Original topic: REGEXP 正则表达式匹配, 不能识别 [[:<:]], [[:>:]]这样的单词定界符
[TiDB Usage Environment] Production Environment / Testing / Poc
[TiDB Version] V6.6.0
[Encountered Problem: Problem Phenomenon and Impact]
Executing SQL statement: SELECT ‘a word a’ REGEXP ‘[[:<:]]word[[:>:]]’;
Error: SQL Error [1105] [HY000]: error parsing regexp: invalid character class range: [:<:]
However, it executes correctly in MySQL 5.7:
mysql> SELECT ‘a word a’ REGEXP ‘[[:<:]]word[[:>:]]’; → 1
Try adding escape characters?
TiDB no longer supports the [[:<:]] character class in regular expressions. Instead, it uses the \b metacharacter, which represents a word boundary. Specifically, the \b metacharacter is used for position matching that meets certain criteria, such as matching the beginning and end of words, or the side of numbers and letters. For example, to find content in a string that starts with the word “word”, you can use the regular expression ‘\bword’ for matching.

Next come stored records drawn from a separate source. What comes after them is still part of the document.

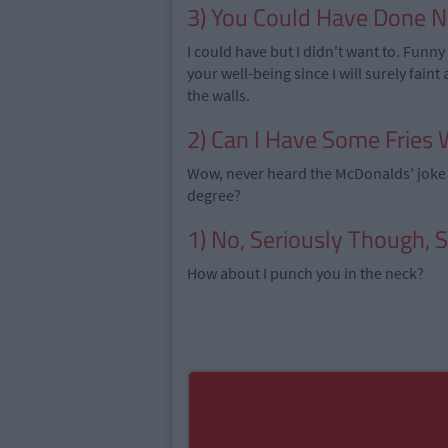
3) You Could Have Done Nu
I could have but I didn't want to. Funn
your well-being since I will surely faint
the walls.
2) Can I Have Some Fries 
Wow, never heard the McDonalds' joke 
degree?
1) No, Seriously Though, 
How about I punch you in the neck?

Your example can be implemented as follows:
SELECT 'a wordx a' REGEXP '\\bword\\b'; → 0
SELECT 'a word a' REGEXP '\\bword\\b'; → 1
SELECT 'a xword a' REGEXP '\\bword\\b'; → 0
Thank you!
After execution, there are no errors, but it seems that the correct result cannot be obtained.
The forum displays two backslashes as one. Change the backslash b in the quotes to two backslashes b.